#### Work item
Can you print the passage from the excerpt on the 99% emissions figure word for word, starting at "Number of the" and ending at "under California Dreaming."?

#### Selected excerpt
::::::

Number of the Week: 99%. In criticizing California governor Gavin Newson’s executive order to eliminate the sale of cars powered by the internal combustion engine, Frank Macchiarola, the Senior Vice President of Policy, Economics and Regulatory Affairs at the American Petroleum Institute, states:

“In fact, according to the U.S. Environmental Protection Agency, over the last 30 years, research and development propelled manufacturers to reduce internal combustion engine emissions of criteria pollutants by 99% to comply with EPA emissions standards. The U.S. Department of Energy also found that research and development have led to improvements in engine performance and efficiency.”

If 99% is close to accurate, then the progress made by automobile engineers and oil companies on the internal combustion engine is remarkable. See links under California Dreaming.

::::::

#### Data for review
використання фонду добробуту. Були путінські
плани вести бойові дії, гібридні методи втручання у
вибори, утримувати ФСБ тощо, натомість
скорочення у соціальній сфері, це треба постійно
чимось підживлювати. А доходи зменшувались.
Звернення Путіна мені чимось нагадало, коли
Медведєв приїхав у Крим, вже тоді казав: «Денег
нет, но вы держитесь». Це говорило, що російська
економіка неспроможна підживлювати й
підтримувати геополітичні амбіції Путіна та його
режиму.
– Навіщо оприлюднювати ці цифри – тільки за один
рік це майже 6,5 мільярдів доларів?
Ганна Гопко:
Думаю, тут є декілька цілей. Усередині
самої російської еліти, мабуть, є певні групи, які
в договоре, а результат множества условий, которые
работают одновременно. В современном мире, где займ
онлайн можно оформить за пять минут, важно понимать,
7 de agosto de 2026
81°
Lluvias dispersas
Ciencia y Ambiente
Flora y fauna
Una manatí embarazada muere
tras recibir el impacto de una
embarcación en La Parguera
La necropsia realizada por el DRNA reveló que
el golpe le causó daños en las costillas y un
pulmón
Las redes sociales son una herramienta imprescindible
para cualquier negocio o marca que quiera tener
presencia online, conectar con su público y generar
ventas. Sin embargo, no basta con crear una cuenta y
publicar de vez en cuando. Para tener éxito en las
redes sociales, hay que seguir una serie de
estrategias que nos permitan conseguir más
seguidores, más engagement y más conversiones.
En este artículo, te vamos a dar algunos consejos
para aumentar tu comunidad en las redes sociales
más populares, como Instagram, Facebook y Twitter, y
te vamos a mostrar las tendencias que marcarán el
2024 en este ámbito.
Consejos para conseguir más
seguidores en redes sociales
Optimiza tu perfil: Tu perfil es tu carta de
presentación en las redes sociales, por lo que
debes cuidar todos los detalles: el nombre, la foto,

::::::

#### Exercise solution
Number of the Week: 99%. In criticizing California governor Gavin Newson’s executive order to eliminate the sale of cars powered by the internal combustion engine, Frank Macchiarola, the Senior Vice President of Policy, Economics and Regulatory Affairs at the American Petroleum Institute, states:

“In fact, according to the U.S. Environmental Protection Agency, over the last 30 years, research and development propelled manufacturers to reduce internal combustion engine emissions of criteria pollutants by 99% to comply with EPA emissions standards. The U.S. Department of Energy also found that research and development have led to improvements in engine performance and efficiency.”

If 99% is close to accurate, then the progress made by automobile engineers and oil companies on the internal combustion engine is remarkable. See links under California Dreaming.